Research conducted by Nobel-Prize-winning economist James Heckman has shown that investing in a high-quality preschool program leads to economic and social benefits that are unmatched by many other public expenditures. According to Heckman, children who attend a high-quality preschool program, particularly from disadvantaged backgrounds, see an increase in educational attainment, enjoy higher lifetime earnings, and more fully develop their social skills. These improvements in child outcomes offer the country invaluable economic and societal benefits that could easily be realized if lawmakers move to implement a high-quality, universally accessible preschool program.

While most across the political landscape would agree that these economic benefits are valuable and providing universal access to preschool is a noble goal, many of those same people would argue that we simply cannot afford to take on such an ambitious endeavor.

There would be start-up costs, of course; there is no question about that. Overtime, however, there would be significant savings in other areas of government spending. For instance, children who attend a high-quality preschool program are less likely to commit crimes, according to a HighScope Perry Study. Reducing the crime rate is a significant benefit to society on its own, but less crime would also mean less taxpayer money spent on the criminal justice system.

Other savings resulting from a universal preschool program could come from the education budgets. Access to a high-quality preschool program reduces the chances of students developing behavioral problems, thus reducing government spending on additional resources geared toward educating these students, according to studies.

Adding a universally accessible preschool program to the public education system would undoubtedly create a vast number of jobs. It would take thousands of administrators to set up and maintain the programs across the country as well as many more qualified teachers to manage the classrooms.

For the last several years, the main focus of fiscal and economic policy has been deficit reduction. Although deficit reduction is important, it has overshadowed the most pressing issue of our time: unemployment. Unemployment has trended downward nationally in most recent months, but has remained stubbornly high in many areas of the country. If lawmakers seek to provide economic security for individuals and families, programs to create jobs need to be a part of any deals reached.

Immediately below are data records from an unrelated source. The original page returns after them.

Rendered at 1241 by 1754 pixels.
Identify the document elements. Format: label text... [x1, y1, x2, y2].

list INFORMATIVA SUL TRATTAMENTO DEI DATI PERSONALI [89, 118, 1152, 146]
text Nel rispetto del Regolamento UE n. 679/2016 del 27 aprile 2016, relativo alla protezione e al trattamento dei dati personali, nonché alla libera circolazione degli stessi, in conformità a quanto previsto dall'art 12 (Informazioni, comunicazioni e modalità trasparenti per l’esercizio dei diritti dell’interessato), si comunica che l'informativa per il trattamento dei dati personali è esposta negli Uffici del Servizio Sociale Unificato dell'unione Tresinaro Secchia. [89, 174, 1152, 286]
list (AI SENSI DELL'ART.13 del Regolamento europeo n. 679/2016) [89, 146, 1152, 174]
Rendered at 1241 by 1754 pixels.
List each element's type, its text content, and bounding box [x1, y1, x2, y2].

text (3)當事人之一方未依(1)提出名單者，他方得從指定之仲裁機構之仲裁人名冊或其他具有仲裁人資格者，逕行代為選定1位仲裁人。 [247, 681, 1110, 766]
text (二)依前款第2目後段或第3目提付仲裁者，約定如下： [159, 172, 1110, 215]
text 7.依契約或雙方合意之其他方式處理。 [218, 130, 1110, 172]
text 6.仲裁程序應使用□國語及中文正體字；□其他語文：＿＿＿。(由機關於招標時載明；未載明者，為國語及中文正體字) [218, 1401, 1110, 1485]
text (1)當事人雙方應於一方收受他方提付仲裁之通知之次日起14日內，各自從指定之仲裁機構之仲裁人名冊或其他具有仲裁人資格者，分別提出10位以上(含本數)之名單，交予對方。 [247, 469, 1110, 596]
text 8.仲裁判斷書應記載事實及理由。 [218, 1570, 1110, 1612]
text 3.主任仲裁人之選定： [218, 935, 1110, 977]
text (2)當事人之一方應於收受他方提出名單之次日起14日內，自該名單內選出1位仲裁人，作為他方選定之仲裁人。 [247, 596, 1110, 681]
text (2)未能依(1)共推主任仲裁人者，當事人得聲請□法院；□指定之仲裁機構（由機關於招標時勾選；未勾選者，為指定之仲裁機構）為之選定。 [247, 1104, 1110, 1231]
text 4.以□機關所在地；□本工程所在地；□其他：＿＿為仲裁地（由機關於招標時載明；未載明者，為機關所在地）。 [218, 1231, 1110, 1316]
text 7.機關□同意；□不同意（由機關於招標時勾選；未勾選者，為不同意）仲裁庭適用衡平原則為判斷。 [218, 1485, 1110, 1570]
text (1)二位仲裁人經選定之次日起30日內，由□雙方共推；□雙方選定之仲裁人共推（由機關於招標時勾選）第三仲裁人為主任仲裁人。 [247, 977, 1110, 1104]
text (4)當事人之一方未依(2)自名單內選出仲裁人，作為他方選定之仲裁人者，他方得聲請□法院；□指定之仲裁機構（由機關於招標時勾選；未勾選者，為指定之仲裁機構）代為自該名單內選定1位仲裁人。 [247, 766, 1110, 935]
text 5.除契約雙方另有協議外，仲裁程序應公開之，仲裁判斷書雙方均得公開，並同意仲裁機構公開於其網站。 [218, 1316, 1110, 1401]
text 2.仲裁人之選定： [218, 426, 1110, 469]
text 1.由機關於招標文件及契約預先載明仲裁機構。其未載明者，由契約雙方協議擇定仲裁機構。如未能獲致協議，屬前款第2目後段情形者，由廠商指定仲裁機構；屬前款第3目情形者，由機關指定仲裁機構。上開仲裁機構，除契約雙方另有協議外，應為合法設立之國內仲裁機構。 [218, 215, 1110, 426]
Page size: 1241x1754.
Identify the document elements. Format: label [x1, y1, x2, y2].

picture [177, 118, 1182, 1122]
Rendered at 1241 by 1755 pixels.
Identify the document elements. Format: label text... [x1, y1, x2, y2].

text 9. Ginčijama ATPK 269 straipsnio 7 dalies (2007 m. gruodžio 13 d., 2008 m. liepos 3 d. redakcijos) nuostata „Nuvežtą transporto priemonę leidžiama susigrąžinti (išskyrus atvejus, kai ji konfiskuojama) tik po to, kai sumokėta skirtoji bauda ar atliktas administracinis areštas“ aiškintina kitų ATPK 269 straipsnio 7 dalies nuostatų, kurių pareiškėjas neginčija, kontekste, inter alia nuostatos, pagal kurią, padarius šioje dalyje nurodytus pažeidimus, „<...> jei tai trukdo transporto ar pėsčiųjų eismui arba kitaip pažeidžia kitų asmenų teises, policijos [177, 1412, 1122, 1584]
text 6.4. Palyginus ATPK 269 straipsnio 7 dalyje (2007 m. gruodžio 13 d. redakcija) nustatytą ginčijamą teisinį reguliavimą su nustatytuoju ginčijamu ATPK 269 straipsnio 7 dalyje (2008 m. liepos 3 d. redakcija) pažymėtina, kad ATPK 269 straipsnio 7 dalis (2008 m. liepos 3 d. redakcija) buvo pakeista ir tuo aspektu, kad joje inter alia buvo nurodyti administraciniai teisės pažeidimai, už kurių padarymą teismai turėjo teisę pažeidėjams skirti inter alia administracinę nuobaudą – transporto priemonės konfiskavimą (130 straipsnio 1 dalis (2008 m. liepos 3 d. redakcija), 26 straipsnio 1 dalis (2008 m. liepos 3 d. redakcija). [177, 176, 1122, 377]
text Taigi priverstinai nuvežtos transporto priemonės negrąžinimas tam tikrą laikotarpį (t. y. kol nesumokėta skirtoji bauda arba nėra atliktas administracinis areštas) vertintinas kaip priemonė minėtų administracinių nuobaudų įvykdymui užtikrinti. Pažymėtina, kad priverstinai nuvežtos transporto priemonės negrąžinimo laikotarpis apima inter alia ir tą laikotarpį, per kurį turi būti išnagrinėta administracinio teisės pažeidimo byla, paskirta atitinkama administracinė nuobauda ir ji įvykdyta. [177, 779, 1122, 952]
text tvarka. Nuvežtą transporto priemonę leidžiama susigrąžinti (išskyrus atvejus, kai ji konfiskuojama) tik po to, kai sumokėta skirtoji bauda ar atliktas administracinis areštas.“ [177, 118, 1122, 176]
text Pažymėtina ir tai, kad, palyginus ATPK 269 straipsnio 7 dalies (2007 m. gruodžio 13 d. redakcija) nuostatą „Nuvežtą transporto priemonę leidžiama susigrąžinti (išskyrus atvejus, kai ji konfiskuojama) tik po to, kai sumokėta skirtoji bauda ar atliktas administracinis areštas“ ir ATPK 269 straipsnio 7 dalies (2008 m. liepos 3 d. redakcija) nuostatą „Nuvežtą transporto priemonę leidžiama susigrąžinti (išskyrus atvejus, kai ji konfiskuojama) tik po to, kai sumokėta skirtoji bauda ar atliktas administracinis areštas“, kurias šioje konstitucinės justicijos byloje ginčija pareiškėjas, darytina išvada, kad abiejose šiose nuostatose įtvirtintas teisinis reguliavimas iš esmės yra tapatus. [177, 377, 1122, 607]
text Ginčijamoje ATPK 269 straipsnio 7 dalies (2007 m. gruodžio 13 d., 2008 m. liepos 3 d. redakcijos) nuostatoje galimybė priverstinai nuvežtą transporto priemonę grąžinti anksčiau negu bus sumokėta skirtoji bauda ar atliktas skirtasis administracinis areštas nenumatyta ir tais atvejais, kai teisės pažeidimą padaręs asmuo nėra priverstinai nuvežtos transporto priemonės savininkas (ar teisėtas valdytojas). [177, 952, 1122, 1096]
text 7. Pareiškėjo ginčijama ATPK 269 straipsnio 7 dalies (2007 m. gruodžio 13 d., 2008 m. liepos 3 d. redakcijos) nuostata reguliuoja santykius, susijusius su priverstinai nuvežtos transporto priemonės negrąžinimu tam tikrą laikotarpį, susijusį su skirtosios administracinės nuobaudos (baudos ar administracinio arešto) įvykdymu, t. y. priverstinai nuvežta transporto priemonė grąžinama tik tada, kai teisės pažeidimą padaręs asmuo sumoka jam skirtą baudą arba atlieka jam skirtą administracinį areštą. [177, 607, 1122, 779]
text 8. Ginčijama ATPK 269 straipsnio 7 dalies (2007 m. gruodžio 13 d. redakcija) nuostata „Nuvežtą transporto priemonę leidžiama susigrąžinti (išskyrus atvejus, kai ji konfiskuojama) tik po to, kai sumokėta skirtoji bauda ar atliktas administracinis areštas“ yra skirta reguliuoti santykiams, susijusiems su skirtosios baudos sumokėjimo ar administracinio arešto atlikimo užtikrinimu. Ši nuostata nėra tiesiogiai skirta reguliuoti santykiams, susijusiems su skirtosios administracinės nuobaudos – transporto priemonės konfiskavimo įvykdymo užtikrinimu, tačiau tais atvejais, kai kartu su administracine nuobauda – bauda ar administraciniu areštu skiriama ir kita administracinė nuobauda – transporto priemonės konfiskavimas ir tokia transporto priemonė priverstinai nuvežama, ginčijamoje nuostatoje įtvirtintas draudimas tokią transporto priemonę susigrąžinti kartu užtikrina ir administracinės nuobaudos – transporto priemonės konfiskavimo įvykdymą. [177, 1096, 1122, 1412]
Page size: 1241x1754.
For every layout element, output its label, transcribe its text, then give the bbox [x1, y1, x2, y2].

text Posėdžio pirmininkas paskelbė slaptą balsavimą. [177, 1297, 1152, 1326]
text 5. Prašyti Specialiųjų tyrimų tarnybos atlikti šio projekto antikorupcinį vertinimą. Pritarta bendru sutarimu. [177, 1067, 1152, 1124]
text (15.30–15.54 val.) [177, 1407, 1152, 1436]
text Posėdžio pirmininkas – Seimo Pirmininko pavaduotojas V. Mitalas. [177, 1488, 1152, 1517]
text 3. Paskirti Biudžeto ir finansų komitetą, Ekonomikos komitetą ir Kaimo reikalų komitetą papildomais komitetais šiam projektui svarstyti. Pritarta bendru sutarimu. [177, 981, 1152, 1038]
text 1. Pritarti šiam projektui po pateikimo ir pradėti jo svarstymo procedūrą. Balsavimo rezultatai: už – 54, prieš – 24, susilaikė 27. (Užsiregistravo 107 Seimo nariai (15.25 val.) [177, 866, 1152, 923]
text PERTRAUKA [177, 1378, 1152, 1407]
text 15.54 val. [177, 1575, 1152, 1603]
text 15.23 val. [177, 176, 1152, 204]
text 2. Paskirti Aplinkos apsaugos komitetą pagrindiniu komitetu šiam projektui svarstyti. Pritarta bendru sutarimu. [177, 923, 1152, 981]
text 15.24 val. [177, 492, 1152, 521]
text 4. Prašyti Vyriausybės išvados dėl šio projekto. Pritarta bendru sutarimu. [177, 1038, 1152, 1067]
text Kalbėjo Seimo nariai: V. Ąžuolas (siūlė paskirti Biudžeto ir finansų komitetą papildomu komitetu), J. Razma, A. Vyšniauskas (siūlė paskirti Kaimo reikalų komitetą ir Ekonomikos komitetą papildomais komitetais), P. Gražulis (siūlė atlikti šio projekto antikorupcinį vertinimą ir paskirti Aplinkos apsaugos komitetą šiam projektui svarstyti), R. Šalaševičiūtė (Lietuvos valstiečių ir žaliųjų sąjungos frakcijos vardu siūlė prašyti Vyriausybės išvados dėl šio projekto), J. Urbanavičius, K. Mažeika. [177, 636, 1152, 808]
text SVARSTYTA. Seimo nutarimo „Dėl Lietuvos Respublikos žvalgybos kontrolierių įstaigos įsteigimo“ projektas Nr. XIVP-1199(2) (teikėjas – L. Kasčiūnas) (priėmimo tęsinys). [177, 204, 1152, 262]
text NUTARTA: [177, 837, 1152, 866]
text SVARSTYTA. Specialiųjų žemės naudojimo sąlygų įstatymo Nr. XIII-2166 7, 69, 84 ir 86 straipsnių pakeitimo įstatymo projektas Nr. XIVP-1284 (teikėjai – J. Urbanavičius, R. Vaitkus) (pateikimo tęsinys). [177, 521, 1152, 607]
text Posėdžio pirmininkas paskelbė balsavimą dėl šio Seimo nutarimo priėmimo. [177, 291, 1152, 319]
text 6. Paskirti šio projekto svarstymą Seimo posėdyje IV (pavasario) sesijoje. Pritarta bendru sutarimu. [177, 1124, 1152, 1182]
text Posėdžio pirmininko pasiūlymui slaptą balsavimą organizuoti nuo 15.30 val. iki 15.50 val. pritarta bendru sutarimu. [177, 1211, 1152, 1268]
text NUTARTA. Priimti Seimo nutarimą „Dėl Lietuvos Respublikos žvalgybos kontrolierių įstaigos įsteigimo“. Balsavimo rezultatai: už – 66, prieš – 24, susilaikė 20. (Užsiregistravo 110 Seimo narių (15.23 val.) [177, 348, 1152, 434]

In addition to jobs created in the short term, high-quality preschool is also one of the most cost-effective ways to develop a skilled workforce for the future. Research shows that students from underprivileged backgrounds who attend a high-quality pre-school program make significant gains in cognition and social-emotional development. Although this research pertains to a specific group of students, further research suggests that though all students make gains in these areas, those from disadvantaged backgrounds tend to gain the most. A well-trained labor force is vital for any thriving economy. Investing in programs that will enhance our workforce will help put our communities and country on a path toward long-term economic stability.

A universal high-quality preschool program offers huge economic benefits but also comes with the added bonus of appealing to both sides of the political aisle. Proof comes in the form of the state-run preschool programs in the deep red states of Oklahoma and Georgia. With this proposal, Obama offers lawmakers a real chance to begin to solve some of the country’s most pressing economic problems in a bipartisan manner – and they should seize it.